The last two generate appropriate instances for InstanceProvider and InstanceInjector requests.
public static class InstanceProviderImpl<T> implements InstanceProvider<T> {
private final Key<T> key;
private final CompiledBinding<T> compiledBinding;
private final AtomicReferenceArray[] scopedInstances;
private final int synchronizedScope;
public InstanceProviderImpl(Key<T> key, CompiledBinding<T> compiledBinding, AtomicReferenceArray[] scopedInstances, int synchronizedScope) {
this.key = key;
this.compiledBinding = compiledBinding;
this.scopedInstances = scopedInstances;
this.synchronizedScope = synchronizedScope;
}
@Override
public Key<T> key() {
return key;
}
@Override
public T get() {
return compiledBinding.getInstance(scopedInstances, synchronizedScope);
}
@Override
public String toString() {
return "InstanceProvider<" + key.getDisplayString() + ">";
}
}
6.SimpleModule class
The SimpleModule class is also the implements Module interface. This class is designed to implement simple form Modules. There is a combine method in the Modules class described above, which is to combine multiple Modules into a SimpleModule. Its properties are consistent with Modules.

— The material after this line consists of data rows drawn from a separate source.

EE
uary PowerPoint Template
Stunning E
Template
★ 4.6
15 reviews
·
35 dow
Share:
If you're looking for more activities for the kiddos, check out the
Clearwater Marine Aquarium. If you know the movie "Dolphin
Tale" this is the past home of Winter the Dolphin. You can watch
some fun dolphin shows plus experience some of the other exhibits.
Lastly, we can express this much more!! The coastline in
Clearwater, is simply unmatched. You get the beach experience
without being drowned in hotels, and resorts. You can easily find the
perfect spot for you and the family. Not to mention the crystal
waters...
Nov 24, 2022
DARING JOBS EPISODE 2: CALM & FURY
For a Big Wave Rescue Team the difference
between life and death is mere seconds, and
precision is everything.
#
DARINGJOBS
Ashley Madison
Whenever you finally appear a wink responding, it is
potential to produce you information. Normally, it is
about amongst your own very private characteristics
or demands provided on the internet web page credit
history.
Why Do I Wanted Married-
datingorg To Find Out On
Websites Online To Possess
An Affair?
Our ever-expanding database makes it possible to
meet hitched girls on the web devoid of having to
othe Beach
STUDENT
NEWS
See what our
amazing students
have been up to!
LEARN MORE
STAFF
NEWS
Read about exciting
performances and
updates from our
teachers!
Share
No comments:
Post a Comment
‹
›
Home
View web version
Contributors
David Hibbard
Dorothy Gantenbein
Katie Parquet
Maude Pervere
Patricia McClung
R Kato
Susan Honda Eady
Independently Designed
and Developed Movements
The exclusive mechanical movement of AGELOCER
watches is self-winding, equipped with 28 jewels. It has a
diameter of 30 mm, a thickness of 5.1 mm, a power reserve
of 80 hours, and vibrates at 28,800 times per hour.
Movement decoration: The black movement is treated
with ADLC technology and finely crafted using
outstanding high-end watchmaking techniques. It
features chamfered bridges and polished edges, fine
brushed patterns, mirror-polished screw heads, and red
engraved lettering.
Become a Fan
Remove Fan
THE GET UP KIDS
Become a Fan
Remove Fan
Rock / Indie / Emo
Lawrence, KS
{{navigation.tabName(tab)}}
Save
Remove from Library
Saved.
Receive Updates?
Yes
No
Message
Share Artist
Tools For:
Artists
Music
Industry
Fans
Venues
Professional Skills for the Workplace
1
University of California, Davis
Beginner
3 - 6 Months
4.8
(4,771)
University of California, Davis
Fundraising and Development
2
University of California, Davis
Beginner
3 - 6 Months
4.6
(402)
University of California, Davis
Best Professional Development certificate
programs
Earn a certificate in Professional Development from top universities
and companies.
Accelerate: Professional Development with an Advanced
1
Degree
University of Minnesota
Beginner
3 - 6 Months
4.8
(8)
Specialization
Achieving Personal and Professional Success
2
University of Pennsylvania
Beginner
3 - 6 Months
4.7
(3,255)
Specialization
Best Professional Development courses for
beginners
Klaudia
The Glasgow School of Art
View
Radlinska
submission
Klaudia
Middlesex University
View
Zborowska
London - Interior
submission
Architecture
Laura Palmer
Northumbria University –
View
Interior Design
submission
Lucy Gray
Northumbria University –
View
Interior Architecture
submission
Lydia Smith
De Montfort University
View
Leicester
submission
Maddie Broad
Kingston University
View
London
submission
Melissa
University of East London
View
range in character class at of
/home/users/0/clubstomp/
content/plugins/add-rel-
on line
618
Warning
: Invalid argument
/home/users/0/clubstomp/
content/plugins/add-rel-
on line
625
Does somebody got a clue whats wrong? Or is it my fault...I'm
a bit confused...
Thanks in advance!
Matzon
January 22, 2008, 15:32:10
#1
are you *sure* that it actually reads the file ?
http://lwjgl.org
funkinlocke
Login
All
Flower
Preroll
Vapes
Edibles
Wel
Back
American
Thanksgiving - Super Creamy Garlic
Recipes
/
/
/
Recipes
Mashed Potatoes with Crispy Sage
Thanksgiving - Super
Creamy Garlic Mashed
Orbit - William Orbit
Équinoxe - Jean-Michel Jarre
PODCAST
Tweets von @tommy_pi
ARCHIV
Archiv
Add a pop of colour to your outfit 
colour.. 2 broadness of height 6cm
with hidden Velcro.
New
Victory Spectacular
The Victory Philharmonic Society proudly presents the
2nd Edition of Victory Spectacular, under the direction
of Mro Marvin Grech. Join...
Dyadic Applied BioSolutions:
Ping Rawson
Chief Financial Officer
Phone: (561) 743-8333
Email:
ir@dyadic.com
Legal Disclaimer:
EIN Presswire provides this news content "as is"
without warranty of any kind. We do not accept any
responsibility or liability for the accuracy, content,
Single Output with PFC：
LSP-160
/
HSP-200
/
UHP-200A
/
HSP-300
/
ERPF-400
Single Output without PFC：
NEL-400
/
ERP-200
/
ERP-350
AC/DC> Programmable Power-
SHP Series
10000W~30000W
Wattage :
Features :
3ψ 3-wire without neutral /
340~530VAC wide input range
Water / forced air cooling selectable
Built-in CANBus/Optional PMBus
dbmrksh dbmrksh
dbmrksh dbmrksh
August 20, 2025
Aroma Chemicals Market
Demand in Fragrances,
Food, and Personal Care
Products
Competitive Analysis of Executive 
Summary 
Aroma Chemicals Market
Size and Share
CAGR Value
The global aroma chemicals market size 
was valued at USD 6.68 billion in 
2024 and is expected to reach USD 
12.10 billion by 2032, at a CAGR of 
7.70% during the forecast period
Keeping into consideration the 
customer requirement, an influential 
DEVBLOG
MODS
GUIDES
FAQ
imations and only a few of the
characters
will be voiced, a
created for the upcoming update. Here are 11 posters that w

The construction method is as follows:
public SimpleModule(Trie<Scope, Map<Key<?>, Set<Binding<?>>>> bindings,
Map<KeyPattern<?>, Set<BindingTransformer<?>>> transformers,
Map<KeyPattern<?>, Set<BindingGenerator<?>>> generators,
Map<Key<?>, Multibinder<?>> multibinders) {
this.bindings = bindings;
this.transformers = transformers;
this.generators = generators;
this.multibinders = multibinders;
}
This class overrides the four methods of getBindings(), getBindingTransformers(), getBindingGenerators(), getMultibinders(). The code is as follows:
@Override
public Trie<Scope, Map<Key<?>, Set<Binding<?>>>> getBindings() {
return bindings;
}
@Override
public Map<KeyPattern<?>, Set<BindingTransformer<?>>> getBindingTransformers() {
return transformers;
}
@Override
public Map<KeyPattern<?>, Set<BindingGenerator<?>>> getBindingGenerators() {
return generators;
}
@Override
public Map<Key<?>, Multibinder<?>> getMultibinders() {
return multibinders;
}
7.OptionalGeneratorModule class
This class is an extension module. It generates an optional t binding of any type T. If the T binding is not bound or contains T instances, the generated optional binding is empty. OptionalGeneratorModule class inherits AbstractModule class and overrides the configure() method:
protected void configure() {
generate(Optional.class, (bindings, scope, key) -> {
Binding<?> binding = bindings.get(key.getTypeParameter(0));
return binding != null ?
binding.mapInstance(Optional::of) :
Binding.toInstance(Optional.empty());
});
}
4, Summary
The code analyzed this time is seven classes in the module package, which are several important classes in the module package. Module in ActiveJ can provide simple and powerful DSL, and provides a mechanism for automatic graph transformation, generation and verification. And it can generate bindings, which is very useful.